Par Emmanuelle Bons
Article originellement publiée dans le Plus d’Arts et Vie #158 – Hiver 2020
Au carrefour des traditions culinaires italiennes, françaises et suisses, la gastronomie des Alpes est aujourd’hui associée aux plaisirs des sports de neige et aux frimas de l’hiver. Simple et savoureuse, parfois “rustique”, elle s’est popularisée au-delà des montagnes, pour venir réjouir les tables françaises grâce à ses spécialités conviviales. Alors que les températures commencent à baisser, réunissons-nous autour d’une cuisine traditionnelle qui réchauffe les corps et les cœurs et qui évoque la belle région de nos résidences de Samoëns et de Serre-Chevalier.

■ **Données**
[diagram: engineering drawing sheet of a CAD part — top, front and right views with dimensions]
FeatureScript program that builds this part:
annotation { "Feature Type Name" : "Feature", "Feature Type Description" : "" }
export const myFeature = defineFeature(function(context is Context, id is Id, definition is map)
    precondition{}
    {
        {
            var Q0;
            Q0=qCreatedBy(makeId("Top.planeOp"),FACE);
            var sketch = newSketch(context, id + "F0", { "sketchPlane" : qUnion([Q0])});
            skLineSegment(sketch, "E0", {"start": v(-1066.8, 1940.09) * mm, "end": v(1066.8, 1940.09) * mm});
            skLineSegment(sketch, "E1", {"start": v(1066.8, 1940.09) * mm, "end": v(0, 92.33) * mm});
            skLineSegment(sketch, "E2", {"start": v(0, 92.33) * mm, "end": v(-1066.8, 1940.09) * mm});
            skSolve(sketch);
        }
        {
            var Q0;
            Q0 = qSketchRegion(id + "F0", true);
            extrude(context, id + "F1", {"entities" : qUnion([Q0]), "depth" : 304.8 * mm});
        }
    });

■ **Consignes de la tâche**
Citez mot pour mot le passage de l'article sur la gastronomie alpine qui commence par « Par Emmanuelle Bons » et se poursuit jusqu'à « et de Serre-Chevalier. ».

■ **Réponse complète**
Par Emmanuelle Bons
Article originellement publiée dans le Plus d’Arts et Vie #158 – Hiver 2020
Au carrefour des traditions culinaires italiennes, françaises et suisses, la gastronomie des Alpes est aujourd’hui associée aux plaisirs des sports de neige et aux frimas de l’hiver. Simple et savoureuse, parfois “rustique”, elle s’est popularisée au-delà des montagnes, pour venir réjouir les tables françaises grâce à ses spécialités conviviales. Alors que les températures commencent à baisser, réunissons-nous autour d’une cuisine traditionnelle qui réchauffe les corps et les cœurs et qui évoque la belle région de nos résidences de Samoëns et de Serre-Chevalier.